О том — о сем, о том — о сем.

Это стихотворение — из любимых. Но не обошлось без конфуза. Дедов я, оказывается, перепутал. Чудаком и изобретателем был не Лев, а Илья, не Друскин, а Тумаркин.


КТО БОЛЕЕ ВЕЛИК?-

В детстве я часто задумывался: кто более велик — Пушкин или Сталин? И всегда отвечал себе: "Нет, все-таки Сталин". Пройдут века, вернее тысячелетия, Пушкин забудется, а имя Сталина будет сиять вечно.


ГРИБНОЙ СУП –

Теперь, припоминая, я вижу много горьких примет нашей бедности, хотя я долго, черезчур долго их не замечал.

Мы покупали серую булку, а булку за рубль сорок пять никогда.

Селедку резали маленькими кусочками. Взять два кусочка считалось неинтеллигентным.

Пирожные я за все детство пробовал три-четыре раза.
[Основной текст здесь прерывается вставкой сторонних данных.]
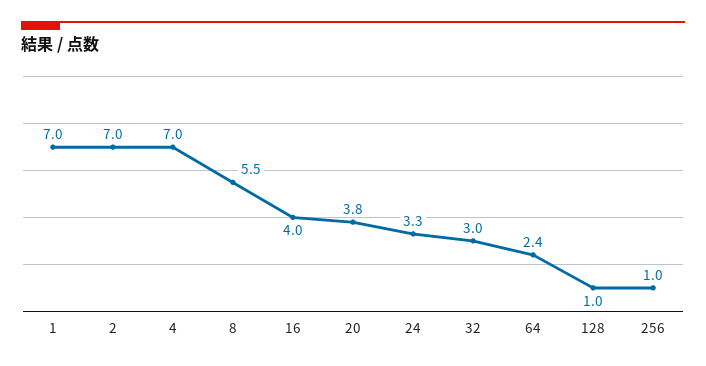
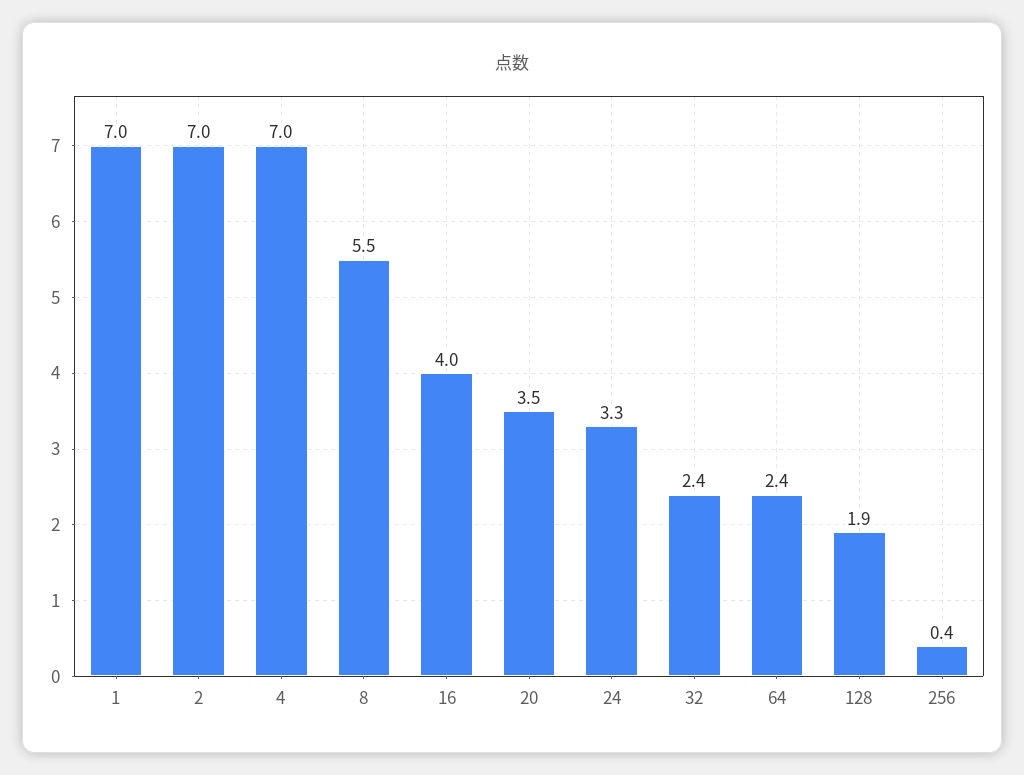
20: 3.8 -> 3.5
32: 3 -> 2.4
128: 1 -> 1.9
256: 1 -> 0.4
Иногда мама устраивала "картофельный бал" — масло, простокваша в глиняном горшке (она была необыкновенно вкусной и резалась кусками) и большое блюдо, на котором в облаке пара навалом лежала картошка в мундире.

А еще вспоминается, как папа, вернувшись из санатория, рассказывал маме, что клал ложку масла во все — и в первое, и во второе, а я не мог понять: зачем? Ведь противно же!

Глаза у меня открылись неожиданно. На обед сварили любимый грибной суп. Жили мы, кажется, на даче, в Тайцах.

43

Папа подрядился на лето заведовать аптекой и нам дали бесплатно комнату с верандой.

Очистив полную тарелку, я попросил добавки. Мне принесли, но это оказался совсем другой суп — черный, неаппетитный, без сметаны. И вдруг меня резануло по сердцу: да это же тот суп, который ели родители. Для детей погуще, для них попроще!

Вечером я заставил папу все рассказать. Для того, чтобы отправить меня в Берлин на лечение, потребовалось много денег, и он вступил в частную аптечную артель. Артель лопнула. К счастью, никого не посадили, просто разложили долг на всех участников. Для нас сумма была нереально велика, однако власти и тут поступили гуманно: папу опять не арестовали. Но жизнь превратилась в кошмар — время от времени к нам являлись с обыском и описывали (и тут же отбирали) почти все, что удавалось приобрести.

И я отчетливо вспомнил непонятное: раскрытый шкаф, разбросанные по полу вещи, маму с заплаканными глазами, и добродушный голос незнакомого человека: "Да не убивайтесь вы так! Обещаю вам, это в последний раз. Больше мы не придем".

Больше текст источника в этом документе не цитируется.